↓

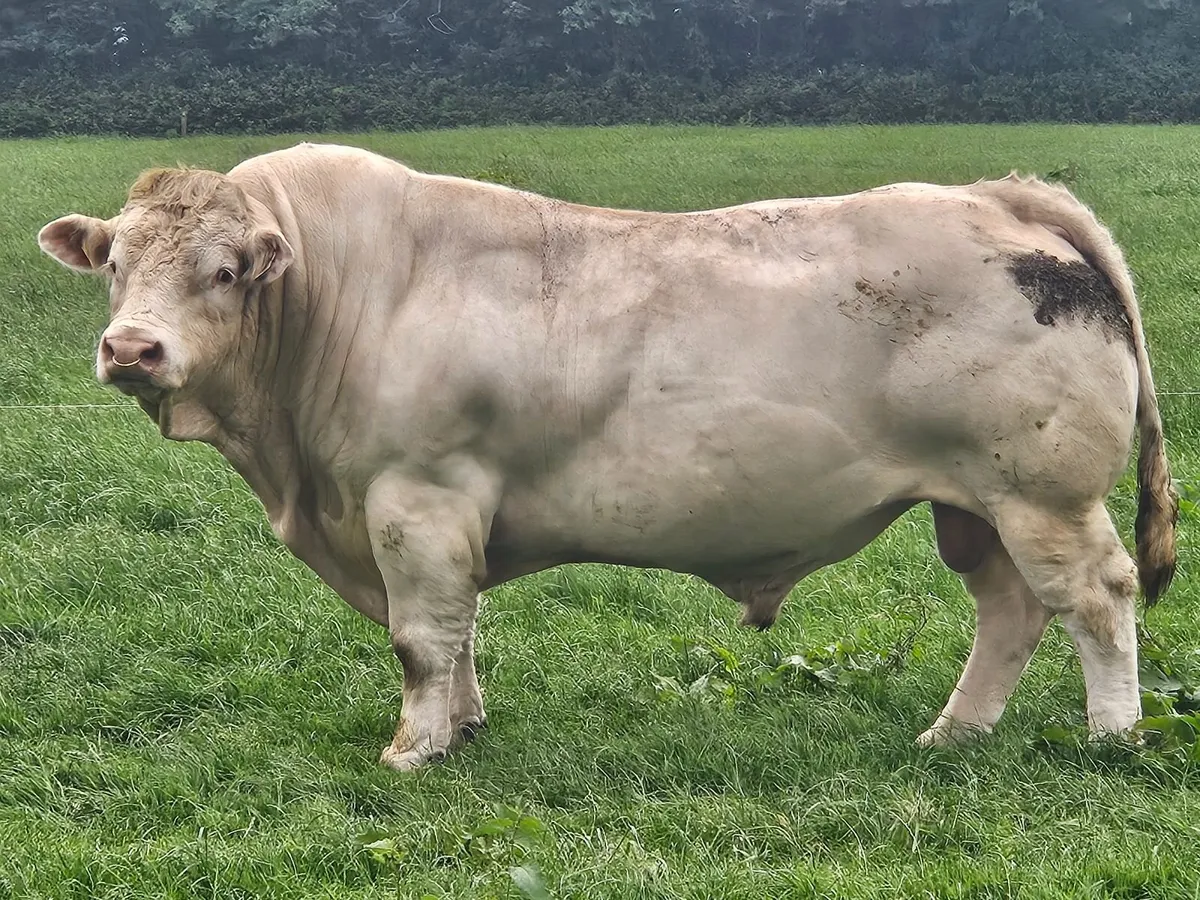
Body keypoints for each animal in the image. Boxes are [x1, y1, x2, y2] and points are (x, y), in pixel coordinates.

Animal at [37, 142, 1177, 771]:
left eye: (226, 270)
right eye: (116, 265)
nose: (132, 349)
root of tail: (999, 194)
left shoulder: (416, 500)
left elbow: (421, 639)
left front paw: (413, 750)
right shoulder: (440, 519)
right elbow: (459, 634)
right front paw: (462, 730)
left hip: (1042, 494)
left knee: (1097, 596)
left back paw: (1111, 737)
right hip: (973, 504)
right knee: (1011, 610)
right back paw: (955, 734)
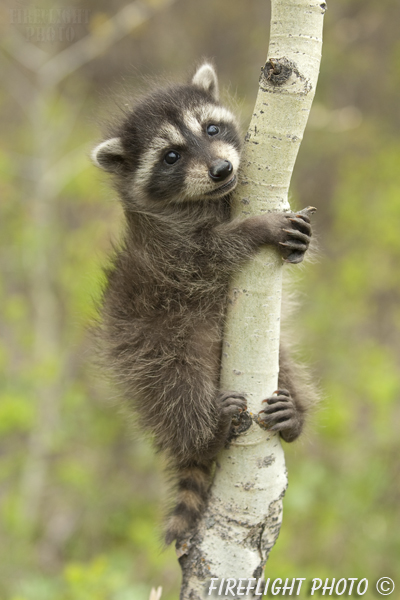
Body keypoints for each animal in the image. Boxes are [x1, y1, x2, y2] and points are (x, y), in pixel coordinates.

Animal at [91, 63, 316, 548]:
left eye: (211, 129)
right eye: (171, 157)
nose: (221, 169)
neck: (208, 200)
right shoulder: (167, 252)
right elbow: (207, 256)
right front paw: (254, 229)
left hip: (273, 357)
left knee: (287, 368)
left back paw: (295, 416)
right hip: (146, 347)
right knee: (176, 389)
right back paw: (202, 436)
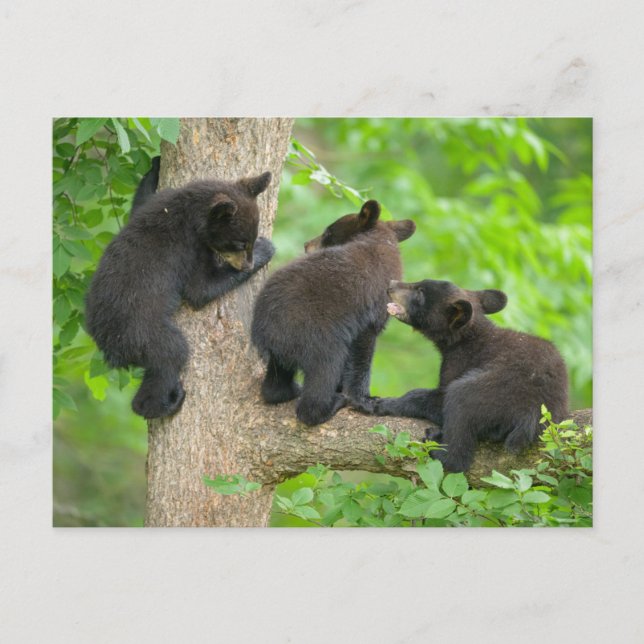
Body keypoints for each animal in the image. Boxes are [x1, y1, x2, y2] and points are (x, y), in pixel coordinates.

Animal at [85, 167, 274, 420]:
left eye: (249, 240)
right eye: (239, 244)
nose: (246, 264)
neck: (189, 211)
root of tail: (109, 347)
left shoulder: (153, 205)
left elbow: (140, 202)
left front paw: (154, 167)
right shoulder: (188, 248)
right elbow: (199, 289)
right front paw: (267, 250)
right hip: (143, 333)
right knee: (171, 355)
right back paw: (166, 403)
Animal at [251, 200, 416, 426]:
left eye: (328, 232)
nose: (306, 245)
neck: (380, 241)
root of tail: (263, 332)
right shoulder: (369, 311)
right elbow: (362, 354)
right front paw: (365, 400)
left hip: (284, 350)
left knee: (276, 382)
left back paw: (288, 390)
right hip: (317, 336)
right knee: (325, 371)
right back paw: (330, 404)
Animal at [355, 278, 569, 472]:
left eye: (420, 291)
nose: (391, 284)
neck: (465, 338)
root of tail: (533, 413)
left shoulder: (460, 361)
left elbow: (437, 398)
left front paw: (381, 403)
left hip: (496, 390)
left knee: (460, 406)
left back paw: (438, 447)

↑

* **Work order**
All lines from the first in the listing above to the line containing "left back paw: (295, 416)", inclusive, go in the output exactly as they are; no pictures go in.

* **Task solution**
Body keypoints for each animal in the image. Boxes are [x1, y1, x2, y2] and points are (x, y), in pixel coordinates.

Animal at [37, 142, 1177, 771]:
left eye: (226, 270)
right eye: (116, 265)
nose: (132, 349)
root of tail: (999, 194)
left shoulder: (416, 500)
left elbow: (421, 639)
left front paw: (413, 750)
right shoulder: (440, 519)
right elbow: (459, 634)
right front paw: (462, 730)
left hip: (1042, 494)
left knee: (1097, 596)
left back paw: (1111, 737)
right hip: (973, 504)
right knee: (1011, 610)
right back paw: (955, 734)
Body keypoints for each animal in the image. Boxes are [x1, y1, x2, y2] and points are (x, y), in pixel coordinates.

Animal at [91, 63, 316, 548]:
left eye: (211, 129)
right eye: (171, 157)
nose: (221, 169)
neck: (208, 200)
right shoulder: (167, 252)
right elbow: (207, 256)
right front paw: (254, 229)
left hip: (273, 357)
left knee: (287, 368)
left back paw: (295, 416)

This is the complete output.